Segment Start: Source information

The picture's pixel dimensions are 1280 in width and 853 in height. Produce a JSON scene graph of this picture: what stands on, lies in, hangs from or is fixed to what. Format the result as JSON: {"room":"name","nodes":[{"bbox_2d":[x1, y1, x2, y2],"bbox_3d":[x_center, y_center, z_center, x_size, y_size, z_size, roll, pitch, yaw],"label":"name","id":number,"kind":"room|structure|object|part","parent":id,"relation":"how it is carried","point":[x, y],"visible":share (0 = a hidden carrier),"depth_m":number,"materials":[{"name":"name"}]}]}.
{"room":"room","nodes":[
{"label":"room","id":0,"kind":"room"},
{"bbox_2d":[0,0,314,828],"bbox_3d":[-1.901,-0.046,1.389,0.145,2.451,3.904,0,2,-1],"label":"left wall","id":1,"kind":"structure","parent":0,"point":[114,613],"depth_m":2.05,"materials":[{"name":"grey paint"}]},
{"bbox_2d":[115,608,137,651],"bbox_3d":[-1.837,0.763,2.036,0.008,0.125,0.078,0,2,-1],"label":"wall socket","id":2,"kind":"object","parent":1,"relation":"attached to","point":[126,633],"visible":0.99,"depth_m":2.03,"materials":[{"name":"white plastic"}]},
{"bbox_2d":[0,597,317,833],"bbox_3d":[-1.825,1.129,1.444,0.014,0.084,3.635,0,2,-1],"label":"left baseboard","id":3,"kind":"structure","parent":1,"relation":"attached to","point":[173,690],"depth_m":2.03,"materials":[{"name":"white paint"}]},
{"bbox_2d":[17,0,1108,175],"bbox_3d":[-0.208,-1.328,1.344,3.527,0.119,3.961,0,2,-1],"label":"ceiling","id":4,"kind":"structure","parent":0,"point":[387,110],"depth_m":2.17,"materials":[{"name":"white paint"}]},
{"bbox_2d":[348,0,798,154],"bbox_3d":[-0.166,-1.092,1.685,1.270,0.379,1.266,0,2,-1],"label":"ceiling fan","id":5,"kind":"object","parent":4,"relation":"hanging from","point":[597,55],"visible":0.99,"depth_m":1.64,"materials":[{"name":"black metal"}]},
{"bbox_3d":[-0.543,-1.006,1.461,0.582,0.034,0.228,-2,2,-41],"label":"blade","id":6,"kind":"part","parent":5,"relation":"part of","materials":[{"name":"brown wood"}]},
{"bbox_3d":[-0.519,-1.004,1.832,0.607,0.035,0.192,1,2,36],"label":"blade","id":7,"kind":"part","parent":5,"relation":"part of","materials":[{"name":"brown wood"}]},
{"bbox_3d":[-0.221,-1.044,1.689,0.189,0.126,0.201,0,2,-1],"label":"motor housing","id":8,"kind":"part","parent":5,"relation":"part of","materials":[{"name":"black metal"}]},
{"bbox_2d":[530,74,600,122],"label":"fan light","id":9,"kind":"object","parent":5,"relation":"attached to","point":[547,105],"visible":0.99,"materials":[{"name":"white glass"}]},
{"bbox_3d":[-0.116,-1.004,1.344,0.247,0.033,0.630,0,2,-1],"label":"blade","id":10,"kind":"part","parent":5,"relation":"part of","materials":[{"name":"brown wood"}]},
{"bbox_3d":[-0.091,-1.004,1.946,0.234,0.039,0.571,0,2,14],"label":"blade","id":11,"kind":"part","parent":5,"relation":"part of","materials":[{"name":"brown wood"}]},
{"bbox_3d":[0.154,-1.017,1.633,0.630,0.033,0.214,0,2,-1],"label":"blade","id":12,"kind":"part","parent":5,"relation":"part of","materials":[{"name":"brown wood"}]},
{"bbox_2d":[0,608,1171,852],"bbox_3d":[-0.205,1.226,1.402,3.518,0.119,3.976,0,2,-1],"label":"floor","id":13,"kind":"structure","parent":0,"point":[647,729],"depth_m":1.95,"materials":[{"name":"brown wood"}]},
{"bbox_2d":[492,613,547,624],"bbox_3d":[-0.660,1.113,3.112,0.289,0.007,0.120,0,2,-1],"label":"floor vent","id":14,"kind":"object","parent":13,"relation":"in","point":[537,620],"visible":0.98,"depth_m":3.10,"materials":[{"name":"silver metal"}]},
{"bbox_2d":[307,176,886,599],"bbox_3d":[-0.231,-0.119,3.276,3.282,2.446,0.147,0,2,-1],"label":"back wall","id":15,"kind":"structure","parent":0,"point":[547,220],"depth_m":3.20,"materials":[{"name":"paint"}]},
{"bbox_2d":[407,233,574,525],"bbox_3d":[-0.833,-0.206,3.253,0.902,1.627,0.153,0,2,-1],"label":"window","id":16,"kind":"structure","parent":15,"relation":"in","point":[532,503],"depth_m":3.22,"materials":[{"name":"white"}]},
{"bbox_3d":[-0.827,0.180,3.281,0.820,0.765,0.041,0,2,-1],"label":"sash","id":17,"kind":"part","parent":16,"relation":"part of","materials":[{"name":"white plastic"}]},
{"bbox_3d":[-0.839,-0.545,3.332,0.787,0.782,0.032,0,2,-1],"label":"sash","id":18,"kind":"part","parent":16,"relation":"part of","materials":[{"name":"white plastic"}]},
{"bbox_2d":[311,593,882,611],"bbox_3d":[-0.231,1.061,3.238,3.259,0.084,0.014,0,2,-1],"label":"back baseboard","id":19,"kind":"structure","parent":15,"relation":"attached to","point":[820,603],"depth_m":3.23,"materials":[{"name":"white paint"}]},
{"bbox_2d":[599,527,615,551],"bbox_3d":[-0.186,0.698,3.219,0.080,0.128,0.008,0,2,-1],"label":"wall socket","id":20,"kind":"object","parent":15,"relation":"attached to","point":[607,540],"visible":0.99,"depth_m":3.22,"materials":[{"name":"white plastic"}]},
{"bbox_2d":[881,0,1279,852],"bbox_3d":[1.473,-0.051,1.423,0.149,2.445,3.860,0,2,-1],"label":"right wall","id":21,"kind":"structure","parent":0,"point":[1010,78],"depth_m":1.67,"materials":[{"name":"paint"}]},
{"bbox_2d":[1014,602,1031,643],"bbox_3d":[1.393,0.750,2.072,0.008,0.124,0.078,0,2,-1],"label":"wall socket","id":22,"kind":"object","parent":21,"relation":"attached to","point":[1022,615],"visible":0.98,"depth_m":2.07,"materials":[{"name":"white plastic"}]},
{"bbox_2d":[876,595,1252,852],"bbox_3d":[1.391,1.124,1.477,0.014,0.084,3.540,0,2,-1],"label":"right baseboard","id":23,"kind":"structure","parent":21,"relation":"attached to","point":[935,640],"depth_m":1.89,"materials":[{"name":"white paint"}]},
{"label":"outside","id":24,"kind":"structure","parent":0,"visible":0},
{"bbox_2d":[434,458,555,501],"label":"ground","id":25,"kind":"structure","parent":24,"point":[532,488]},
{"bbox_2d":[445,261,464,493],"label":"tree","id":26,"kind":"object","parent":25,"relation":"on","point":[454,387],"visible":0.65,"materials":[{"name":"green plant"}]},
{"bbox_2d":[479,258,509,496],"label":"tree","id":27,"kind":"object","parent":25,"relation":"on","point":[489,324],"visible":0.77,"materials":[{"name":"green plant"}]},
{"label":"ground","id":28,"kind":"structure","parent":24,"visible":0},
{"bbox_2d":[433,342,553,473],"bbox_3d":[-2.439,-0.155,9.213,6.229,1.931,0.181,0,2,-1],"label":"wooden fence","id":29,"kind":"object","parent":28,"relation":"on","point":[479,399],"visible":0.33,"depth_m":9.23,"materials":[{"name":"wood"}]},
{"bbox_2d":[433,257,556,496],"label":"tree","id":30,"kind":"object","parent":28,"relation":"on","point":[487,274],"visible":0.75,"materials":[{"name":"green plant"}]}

Segment End: Source information

> **Work required**
Set the entries above down again, each one exactly as written.

> **Your solution**
The picture's pixel dimensions are 1280 in width and 853 in height. Produce a JSON scene graph of this picture: what stands on, lies in, hangs from or is fixed to what. Format the result as JSON: {"room":"name","nodes":[{"bbox_2d":[x1, y1, x2, y2],"bbox_3d":[x_center, y_center, z_center, x_size, y_size, z_size, roll, pitch, yaw],"label":"name","id":number,"kind":"room|structure|object|part","parent":id,"relation":"how it is carried","point":[x, y],"visible":share (0 = a hidden carrier),"depth_m":number,"materials":[{"name":"name"}]}]}.
{"room":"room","nodes":[
{"label":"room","id":0,"kind":"room"},
{"bbox_2d":[0,0,314,828],"bbox_3d":[-1.901,-0.046,1.389,0.145,2.451,3.904,0,2,-1],"label":"left wall","id":1,"kind":"structure","parent":0,"point":[114,613],"depth_m":2.05,"materials":[{"name":"grey paint"}]},
{"bbox_2d":[115,608,137,651],"bbox_3d":[-1.837,0.763,2.036,0.008,0.125,0.078,0,2,-1],"label":"wall socket","id":2,"kind":"object","parent":1,"relation":"attached to","point":[126,633],"visible":0.99,"depth_m":2.03,"materials":[{"name":"white plastic"}]},
{"bbox_2d":[0,597,317,833],"bbox_3d":[-1.825,1.129,1.444,0.014,0.084,3.635,0,2,-1],"label":"left baseboard","id":3,"kind":"structure","parent":1,"relation":"attached to","point":[173,690],"depth_m":2.03,"materials":[{"name":"white paint"}]},
{"bbox_2d":[17,0,1108,175],"bbox_3d":[-0.208,-1.328,1.344,3.527,0.119,3.961,0,2,-1],"label":"ceiling","id":4,"kind":"structure","parent":0,"point":[387,110],"depth_m":2.17,"materials":[{"name":"white paint"}]},
{"bbox_2d":[348,0,798,154],"bbox_3d":[-0.166,-1.092,1.685,1.270,0.379,1.266,0,2,-1],"label":"ceiling fan","id":5,"kind":"object","parent":4,"relation":"hanging from","point":[597,55],"visible":0.99,"depth_m":1.64,"materials":[{"name":"black metal"}]},
{"bbox_3d":[-0.543,-1.006,1.461,0.582,0.034,0.228,-2,2,-41],"label":"blade","id":6,"kind":"part","parent":5,"relation":"part of","materials":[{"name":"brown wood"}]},
{"bbox_3d":[-0.519,-1.004,1.832,0.607,0.035,0.192,1,2,36],"label":"blade","id":7,"kind":"part","parent":5,"relation":"part of","materials":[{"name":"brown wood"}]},
{"bbox_3d":[-0.221,-1.044,1.689,0.189,0.126,0.201,0,2,-1],"label":"motor housing","id":8,"kind":"part","parent":5,"relation":"part of","materials":[{"name":"black metal"}]},
{"bbox_2d":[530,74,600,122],"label":"fan light","id":9,"kind":"object","parent":5,"relation":"attached to","point":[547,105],"visible":0.99,"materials":[{"name":"white glass"}]},
{"bbox_3d":[-0.116,-1.004,1.344,0.247,0.033,0.630,0,2,-1],"label":"blade","id":10,"kind":"part","parent":5,"relation":"part of","materials":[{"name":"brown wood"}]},
{"bbox_3d":[-0.091,-1.004,1.946,0.234,0.039,0.571,0,2,14],"label":"blade","id":11,"kind":"part","parent":5,"relation":"part of","materials":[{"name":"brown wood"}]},
{"bbox_3d":[0.154,-1.017,1.633,0.630,0.033,0.214,0,2,-1],"label":"blade","id":12,"kind":"part","parent":5,"relation":"part of","materials":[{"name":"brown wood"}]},
{"bbox_2d":[0,608,1171,852],"bbox_3d":[-0.205,1.226,1.402,3.518,0.119,3.976,0,2,-1],"label":"floor","id":13,"kind":"structure","parent":0,"point":[647,729],"depth_m":1.95,"materials":[{"name":"brown wood"}]},
{"bbox_2d":[492,613,547,624],"bbox_3d":[-0.660,1.113,3.112,0.289,0.007,0.120,0,2,-1],"label":"floor vent","id":14,"kind":"object","parent":13,"relation":"in","point":[537,620],"visible":0.98,"depth_m":3.10,"materials":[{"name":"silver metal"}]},
{"bbox_2d":[307,176,886,599],"bbox_3d":[-0.231,-0.119,3.276,3.282,2.446,0.147,0,2,-1],"label":"back wall","id":15,"kind":"structure","parent":0,"point":[547,220],"depth_m":3.20,"materials":[{"name":"paint"}]},
{"bbox_2d":[407,233,574,525],"bbox_3d":[-0.833,-0.206,3.253,0.902,1.627,0.153,0,2,-1],"label":"window","id":16,"kind":"structure","parent":15,"relation":"in","point":[532,503],"depth_m":3.22,"materials":[{"name":"white"}]},
{"bbox_3d":[-0.827,0.180,3.281,0.820,0.765,0.041,0,2,-1],"label":"sash","id":17,"kind":"part","parent":16,"relation":"part of","materials":[{"name":"white plastic"}]},
{"bbox_3d":[-0.839,-0.545,3.332,0.787,0.782,0.032,0,2,-1],"label":"sash","id":18,"kind":"part","parent":16,"relation":"part of","materials":[{"name":"white plastic"}]},
{"bbox_2d":[311,593,882,611],"bbox_3d":[-0.231,1.061,3.238,3.259,0.084,0.014,0,2,-1],"label":"back baseboard","id":19,"kind":"structure","parent":15,"relation":"attached to","point":[820,603],"depth_m":3.23,"materials":[{"name":"white paint"}]},
{"bbox_2d":[599,527,615,551],"bbox_3d":[-0.186,0.698,3.219,0.080,0.128,0.008,0,2,-1],"label":"wall socket","id":20,"kind":"object","parent":15,"relation":"attached to","point":[607,540],"visible":0.99,"depth_m":3.22,"materials":[{"name":"white plastic"}]},
{"bbox_2d":[881,0,1279,852],"bbox_3d":[1.473,-0.051,1.423,0.149,2.445,3.860,0,2,-1],"label":"right wall","id":21,"kind":"structure","parent":0,"point":[1010,78],"depth_m":1.67,"materials":[{"name":"paint"}]},
{"bbox_2d":[1014,602,1031,643],"bbox_3d":[1.393,0.750,2.072,0.008,0.124,0.078,0,2,-1],"label":"wall socket","id":22,"kind":"object","parent":21,"relation":"attached to","point":[1022,615],"visible":0.98,"depth_m":2.07,"materials":[{"name":"white plastic"}]},
{"bbox_2d":[876,595,1252,852],"bbox_3d":[1.391,1.124,1.477,0.014,0.084,3.540,0,2,-1],"label":"right baseboard","id":23,"kind":"structure","parent":21,"relation":"attached to","point":[935,640],"depth_m":1.89,"materials":[{"name":"white paint"}]},
{"label":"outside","id":24,"kind":"structure","parent":0,"visible":0},
{"bbox_2d":[434,458,555,501],"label":"ground","id":25,"kind":"structure","parent":24,"point":[532,488]},
{"bbox_2d":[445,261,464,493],"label":"tree","id":26,"kind":"object","parent":25,"relation":"on","point":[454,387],"visible":0.65,"materials":[{"name":"green plant"}]},
{"bbox_2d":[479,258,509,496],"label":"tree","id":27,"kind":"object","parent":25,"relation":"on","point":[489,324],"visible":0.77,"materials":[{"name":"green plant"}]},
{"label":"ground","id":28,"kind":"structure","parent":24,"visible":0},
{"bbox_2d":[433,342,553,473],"bbox_3d":[-2.439,-0.155,9.213,6.229,1.931,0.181,0,2,-1],"label":"wooden fence","id":29,"kind":"object","parent":28,"relation":"on","point":[479,399],"visible":0.33,"depth_m":9.23,"materials":[{"name":"wood"}]},
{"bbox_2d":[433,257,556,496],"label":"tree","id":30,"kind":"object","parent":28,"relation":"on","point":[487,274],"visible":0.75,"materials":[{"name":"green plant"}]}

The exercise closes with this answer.